WHAT YOU HAVE TO DO =>
Write out the complete data exactly as written.

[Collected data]

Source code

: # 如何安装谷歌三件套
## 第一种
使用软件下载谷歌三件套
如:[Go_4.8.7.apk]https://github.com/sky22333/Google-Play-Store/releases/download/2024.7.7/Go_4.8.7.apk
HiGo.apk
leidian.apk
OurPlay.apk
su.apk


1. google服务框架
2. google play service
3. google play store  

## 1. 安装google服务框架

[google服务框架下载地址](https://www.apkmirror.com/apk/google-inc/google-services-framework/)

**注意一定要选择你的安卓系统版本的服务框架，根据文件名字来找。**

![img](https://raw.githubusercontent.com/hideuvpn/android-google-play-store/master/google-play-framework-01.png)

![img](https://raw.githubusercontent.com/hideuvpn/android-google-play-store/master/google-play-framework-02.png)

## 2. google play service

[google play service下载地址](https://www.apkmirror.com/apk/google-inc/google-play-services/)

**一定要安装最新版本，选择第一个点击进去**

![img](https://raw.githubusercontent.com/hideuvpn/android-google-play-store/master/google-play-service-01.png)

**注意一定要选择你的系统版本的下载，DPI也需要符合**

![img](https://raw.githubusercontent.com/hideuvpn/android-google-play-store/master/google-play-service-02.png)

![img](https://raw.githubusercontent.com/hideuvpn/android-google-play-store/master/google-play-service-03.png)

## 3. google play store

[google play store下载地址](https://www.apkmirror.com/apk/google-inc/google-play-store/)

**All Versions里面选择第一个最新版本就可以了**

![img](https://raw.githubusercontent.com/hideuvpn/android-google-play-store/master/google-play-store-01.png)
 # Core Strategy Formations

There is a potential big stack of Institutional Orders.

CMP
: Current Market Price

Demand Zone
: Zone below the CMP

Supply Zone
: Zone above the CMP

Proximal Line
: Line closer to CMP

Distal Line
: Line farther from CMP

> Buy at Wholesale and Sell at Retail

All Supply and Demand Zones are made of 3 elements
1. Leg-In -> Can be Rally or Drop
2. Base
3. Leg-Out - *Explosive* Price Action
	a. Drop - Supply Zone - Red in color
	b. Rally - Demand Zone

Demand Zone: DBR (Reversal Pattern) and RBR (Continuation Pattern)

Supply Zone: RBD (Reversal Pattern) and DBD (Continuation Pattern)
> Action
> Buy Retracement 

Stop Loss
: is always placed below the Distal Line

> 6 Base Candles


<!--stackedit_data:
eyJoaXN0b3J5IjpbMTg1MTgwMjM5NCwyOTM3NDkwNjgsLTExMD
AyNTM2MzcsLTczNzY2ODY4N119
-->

SOLUTION TO THE EXERCISE =>
Source code

: # 如何安装谷歌三件套
## 第一种
使用软件下载谷歌三件套
如:[Go_4.8.7.apk]https://github.com/sky22333/Google-Play-Store/releases/download/2024.7.7/Go_4.8.7.apk
HiGo.apk
leidian.apk
OurPlay.apk
su.apk


1. google服务框架
2. google play service
3. google play store  

## 1. 安装google服务框架

[google服务框架下载地址](https://www.apkmirror.com/apk/google-inc/google-services-framework/)

**注意一定要选择你的安卓系统版本的服务框架，根据文件名字来找。**

![img](https://raw.githubusercontent.com/hideuvpn/android-google-play-store/master/google-play-framework-01.png)

![img](https://raw.githubusercontent.com/hideuvpn/android-google-play-store/master/google-play-framework-02.png)

## 2. google play service

[google play service下载地址](https://www.apkmirror.com/apk/google-inc/google-play-services/)

**一定要安装最新版本，选择第一个点击进去**

![img](https://raw.githubusercontent.com/hideuvpn/android-google-play-store/master/google-play-service-01.png)

**注意一定要选择你的系统版本的下载，DPI也需要符合**

![img](https://raw.githubusercontent.com/hideuvpn/android-google-play-store/master/google-play-service-02.png)

![img](https://raw.githubusercontent.com/hideuvpn/android-google-play-store/master/google-play-service-03.png)

## 3. google play store

[google play store下载地址](https://www.apkmirror.com/apk/google-inc/google-play-store/)

**All Versions里面选择第一个最新版本就可以了**

![img](https://raw.githubusercontent.com/hideuvpn/android-google-play-store/master/google-play-store-01.png)
 # Core Strategy Formations

There is a potential big stack of Institutional Orders.

CMP
: Current Market Price

Demand Zone
: Zone below the CMP

Supply Zone
: Zone above the CMP

Proximal Line
: Line closer to CMP

Distal Line
: Line farther from CMP

> Buy at Wholesale and Sell at Retail

All Supply and Demand Zones are made of 3 elements
1. Leg-In -> Can be Rally or Drop
2. Base
3. Leg-Out - *Explosive* Price Action
	a. Drop - Supply Zone - Red in color
	b. Rally - Demand Zone

Demand Zone: DBR (Reversal Pattern) and RBR (Continuation Pattern)

Supply Zone: RBD (Reversal Pattern) and DBD (Continuation Pattern)
> Action
> Buy Retracement 

Stop Loss
: is always placed below the Distal Line

> 6 Base Candles


<!--stackedit_data:
eyJoaXN0b3J5IjpbMTg1MTgwMjM5NCwyOTM3NDkwNjgsLTExMD
AyNTM2MzcsLTczNzY2ODY4N119
-->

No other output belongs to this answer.